• **Source passage**
- - - - - - -

Delaware   001-31372   01-0687923
(State or Other Jurisdiction
of Incorporation)
  (Commission
File Number)
  (IRS Employer
Identification No.)
3900 Dallas Parkway, Suite 500, Plano, Texas 75093
(Address of Principal Executive Offices) (Zip Code)
Registrant’s telephone number, including area code: 972.665.1000
N/A
(Former Name or Former Address, if Changed Since Last Report)
     Check the appropriate box below if the Form 8-K filing is intended to simultaneously satisfy the filing obligation of the registrant under any of the following provisions (see General Instruction A.2. below):
o Written communications pursuant to Rule 425 under the Securities Act (17 CFR 230.425)
o Soliciting material pursuant to Rule 14a-12 under the Exchange Act (17 CFR 240.14a-12)
o Pre-commencement communications pursuant to Rule 14d-2(b) under the Exchange Act (17 CFR 240.14d-2(b))
o Pre-commencement communications pursuant to Rule 13e-4(c) under the Exchange Act (17 CFR 240.13e-4(c))
 
 

 


 

Item 1.01 Entry into a Material Definitive Agreement.
On June 29, 2009, we announced that as part of our previously announced tender offer and consent solicitation, we have accepted for purchase and payment (the “Early Settlement”) all of our 93/4% Senior Discount Notes due 2014 (the “Notes”) that were validly tendered at or prior to 5:00 p.m., New York City time, on June 26, 2009 (the “Consent Date”) and not validly withdrawn. Payment for the Notes pursuant to the Early Settlement was made on June 29, 2009.
In connection with the Early Settlement, we entered into a supplemental indenture, effective as of June 29, 2009 (the “Supplemental Indenture”), to the Indenture, dated as of March 31, 2004, pursuant to which the Notes were issued (the “Indenture”). As detailed in the Offer to Purchase and Consent Solicitation Statement, dated June 15, 2009, the Supplemental Indenture eliminates substantially all of the restrictive covenants and certain event of default provisions contained in the Indenture.

- - - - - - -

• **Entries**
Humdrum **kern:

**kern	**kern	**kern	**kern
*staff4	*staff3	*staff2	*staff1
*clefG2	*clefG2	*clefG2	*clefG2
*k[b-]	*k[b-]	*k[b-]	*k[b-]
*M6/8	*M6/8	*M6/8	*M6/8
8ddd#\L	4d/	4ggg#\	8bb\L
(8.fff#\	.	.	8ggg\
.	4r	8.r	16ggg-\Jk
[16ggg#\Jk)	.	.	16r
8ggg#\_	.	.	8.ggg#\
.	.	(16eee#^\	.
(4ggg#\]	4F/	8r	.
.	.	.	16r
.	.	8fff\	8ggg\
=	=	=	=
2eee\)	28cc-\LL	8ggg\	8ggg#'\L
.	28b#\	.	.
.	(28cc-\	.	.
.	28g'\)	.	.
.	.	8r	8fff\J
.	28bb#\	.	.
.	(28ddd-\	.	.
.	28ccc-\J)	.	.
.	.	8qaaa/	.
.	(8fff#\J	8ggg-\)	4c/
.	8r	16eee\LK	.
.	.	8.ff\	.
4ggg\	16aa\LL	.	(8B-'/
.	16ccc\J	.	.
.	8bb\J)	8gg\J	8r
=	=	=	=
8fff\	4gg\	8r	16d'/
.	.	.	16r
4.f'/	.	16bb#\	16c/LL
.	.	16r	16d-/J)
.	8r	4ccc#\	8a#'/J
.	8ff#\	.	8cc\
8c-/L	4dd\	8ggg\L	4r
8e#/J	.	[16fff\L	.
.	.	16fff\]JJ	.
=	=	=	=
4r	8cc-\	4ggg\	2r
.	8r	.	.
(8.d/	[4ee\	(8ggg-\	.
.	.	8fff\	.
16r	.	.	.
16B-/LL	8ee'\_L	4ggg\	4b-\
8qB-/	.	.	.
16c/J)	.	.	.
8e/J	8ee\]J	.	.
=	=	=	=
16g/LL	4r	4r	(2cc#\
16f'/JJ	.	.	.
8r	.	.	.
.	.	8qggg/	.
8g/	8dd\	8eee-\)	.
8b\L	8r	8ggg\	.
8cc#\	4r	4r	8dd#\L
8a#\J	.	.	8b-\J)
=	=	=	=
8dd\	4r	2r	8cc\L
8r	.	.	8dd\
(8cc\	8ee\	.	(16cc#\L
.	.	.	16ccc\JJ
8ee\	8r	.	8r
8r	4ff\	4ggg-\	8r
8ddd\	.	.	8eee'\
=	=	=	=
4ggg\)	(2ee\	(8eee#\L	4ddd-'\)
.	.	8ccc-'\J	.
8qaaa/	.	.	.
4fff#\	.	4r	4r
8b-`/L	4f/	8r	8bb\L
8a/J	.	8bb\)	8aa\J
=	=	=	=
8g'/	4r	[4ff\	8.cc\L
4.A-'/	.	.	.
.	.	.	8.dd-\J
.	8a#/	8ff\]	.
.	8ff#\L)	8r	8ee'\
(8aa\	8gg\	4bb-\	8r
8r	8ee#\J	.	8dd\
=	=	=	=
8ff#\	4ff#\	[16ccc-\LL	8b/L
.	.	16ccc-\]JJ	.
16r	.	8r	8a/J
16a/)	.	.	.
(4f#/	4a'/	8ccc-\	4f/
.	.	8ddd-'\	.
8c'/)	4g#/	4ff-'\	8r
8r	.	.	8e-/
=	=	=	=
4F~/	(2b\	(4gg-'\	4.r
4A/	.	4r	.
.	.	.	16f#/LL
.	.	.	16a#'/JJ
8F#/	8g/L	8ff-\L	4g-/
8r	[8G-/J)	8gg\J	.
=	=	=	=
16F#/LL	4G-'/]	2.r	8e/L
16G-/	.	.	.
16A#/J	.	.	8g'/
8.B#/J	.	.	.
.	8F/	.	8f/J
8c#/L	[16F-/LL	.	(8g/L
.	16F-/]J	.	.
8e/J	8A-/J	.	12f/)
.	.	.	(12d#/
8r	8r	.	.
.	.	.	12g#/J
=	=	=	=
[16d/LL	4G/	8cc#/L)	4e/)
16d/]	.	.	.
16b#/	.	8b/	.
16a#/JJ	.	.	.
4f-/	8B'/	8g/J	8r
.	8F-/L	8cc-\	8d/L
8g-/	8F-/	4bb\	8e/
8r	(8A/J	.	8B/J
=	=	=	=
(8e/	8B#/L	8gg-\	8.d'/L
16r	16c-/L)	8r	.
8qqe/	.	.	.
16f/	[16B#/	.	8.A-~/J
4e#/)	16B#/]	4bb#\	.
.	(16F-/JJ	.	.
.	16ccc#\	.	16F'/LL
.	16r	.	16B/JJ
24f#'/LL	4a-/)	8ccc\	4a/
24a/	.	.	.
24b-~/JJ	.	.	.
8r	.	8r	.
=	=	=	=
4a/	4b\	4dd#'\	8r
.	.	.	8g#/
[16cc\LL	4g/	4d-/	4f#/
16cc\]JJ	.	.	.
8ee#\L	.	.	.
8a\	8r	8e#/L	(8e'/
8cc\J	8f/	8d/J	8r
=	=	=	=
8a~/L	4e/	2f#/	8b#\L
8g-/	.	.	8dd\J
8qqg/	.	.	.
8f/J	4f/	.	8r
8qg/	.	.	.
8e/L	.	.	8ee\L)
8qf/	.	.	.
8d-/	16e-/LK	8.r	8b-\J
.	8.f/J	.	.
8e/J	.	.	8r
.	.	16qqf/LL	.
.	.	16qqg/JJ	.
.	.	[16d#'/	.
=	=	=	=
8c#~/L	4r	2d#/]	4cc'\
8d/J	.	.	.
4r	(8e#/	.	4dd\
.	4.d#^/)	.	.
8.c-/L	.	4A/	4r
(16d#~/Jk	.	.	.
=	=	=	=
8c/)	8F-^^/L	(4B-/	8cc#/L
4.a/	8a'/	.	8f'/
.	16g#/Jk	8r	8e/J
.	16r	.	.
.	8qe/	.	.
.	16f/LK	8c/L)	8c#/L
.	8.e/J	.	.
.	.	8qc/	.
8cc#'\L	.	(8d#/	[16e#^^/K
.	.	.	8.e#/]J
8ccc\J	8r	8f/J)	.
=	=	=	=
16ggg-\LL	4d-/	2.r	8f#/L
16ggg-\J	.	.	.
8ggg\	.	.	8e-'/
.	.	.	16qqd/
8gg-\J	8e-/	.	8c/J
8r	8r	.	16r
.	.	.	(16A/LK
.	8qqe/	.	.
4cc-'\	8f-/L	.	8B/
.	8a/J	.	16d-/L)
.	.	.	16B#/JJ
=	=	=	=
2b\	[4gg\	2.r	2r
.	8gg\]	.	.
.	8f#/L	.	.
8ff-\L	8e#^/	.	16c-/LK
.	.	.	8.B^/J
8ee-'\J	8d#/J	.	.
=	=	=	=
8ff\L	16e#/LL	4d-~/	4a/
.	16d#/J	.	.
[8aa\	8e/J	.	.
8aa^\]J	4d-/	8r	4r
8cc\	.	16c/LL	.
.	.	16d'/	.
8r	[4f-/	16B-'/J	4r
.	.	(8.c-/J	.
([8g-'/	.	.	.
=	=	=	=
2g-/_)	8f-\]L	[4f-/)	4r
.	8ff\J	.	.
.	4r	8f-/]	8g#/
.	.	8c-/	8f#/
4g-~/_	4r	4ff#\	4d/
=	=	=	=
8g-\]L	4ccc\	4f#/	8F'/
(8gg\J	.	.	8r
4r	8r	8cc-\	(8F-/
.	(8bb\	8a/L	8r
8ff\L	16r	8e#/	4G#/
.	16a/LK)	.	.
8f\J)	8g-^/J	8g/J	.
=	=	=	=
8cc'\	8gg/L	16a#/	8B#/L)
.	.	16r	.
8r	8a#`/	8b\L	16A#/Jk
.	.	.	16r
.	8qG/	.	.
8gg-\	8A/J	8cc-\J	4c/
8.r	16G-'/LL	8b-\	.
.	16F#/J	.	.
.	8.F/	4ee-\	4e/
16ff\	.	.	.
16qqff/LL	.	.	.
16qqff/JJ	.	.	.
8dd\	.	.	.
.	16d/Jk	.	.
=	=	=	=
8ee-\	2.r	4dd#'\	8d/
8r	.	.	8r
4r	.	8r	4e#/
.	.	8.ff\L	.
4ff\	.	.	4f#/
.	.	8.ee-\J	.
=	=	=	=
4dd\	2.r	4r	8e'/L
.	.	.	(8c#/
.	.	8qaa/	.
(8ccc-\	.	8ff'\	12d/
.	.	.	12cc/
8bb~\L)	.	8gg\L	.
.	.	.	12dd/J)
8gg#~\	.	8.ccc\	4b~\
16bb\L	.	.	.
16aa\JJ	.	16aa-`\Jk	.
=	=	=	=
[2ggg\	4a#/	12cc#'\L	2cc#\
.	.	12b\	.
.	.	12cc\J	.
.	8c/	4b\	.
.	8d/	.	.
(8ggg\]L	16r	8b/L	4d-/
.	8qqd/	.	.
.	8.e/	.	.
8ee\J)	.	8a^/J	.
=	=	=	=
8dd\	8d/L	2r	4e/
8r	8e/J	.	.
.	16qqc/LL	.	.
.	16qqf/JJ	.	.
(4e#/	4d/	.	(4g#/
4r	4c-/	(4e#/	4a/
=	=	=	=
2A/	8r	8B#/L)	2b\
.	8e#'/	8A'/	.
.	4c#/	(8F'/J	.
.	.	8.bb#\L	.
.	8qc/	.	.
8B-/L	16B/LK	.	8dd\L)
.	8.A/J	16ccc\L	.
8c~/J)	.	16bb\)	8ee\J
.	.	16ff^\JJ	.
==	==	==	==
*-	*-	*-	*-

- - - - - - -

• **Goal of the exercise**
Continue the Form 8-K filing about the early settlement of the notes tender offer, picking up right after its final sentence.

• **Output for this task**
The foregoing is intended to be a summary of the terms of the Supplemental Indenture and is qualified in its entirety by reference to the Supplemental Indenture, attached as Exhibit 4.1 to this Current Report on Form 8-K and incorporated herein by reference.
Item 3.03 Material Modifications to Rights of Security Holders.
The information provided in Item 1.01 is incorporated by reference herein.
As a result of the amendments to the Indenture described in Item 1.01, the holders of the Notes will no longer be entitled to the benefits of such covenants and event of default provisions, and we will be permitted to take certain actions previously prohibited by the Indenture.
Item 7.01. Regulation FD Disclosure.
On June 29, 2009, we issued a press release announcing the early settlement of the tender offer and consent solicitation. A copy of the press release is attached as Exhibit 99.1 to this Current Report on Form 8-K and is incorporated herein by reference.
Item 9.01   Financial Statements and Exhibits.
(d)          Exhibits.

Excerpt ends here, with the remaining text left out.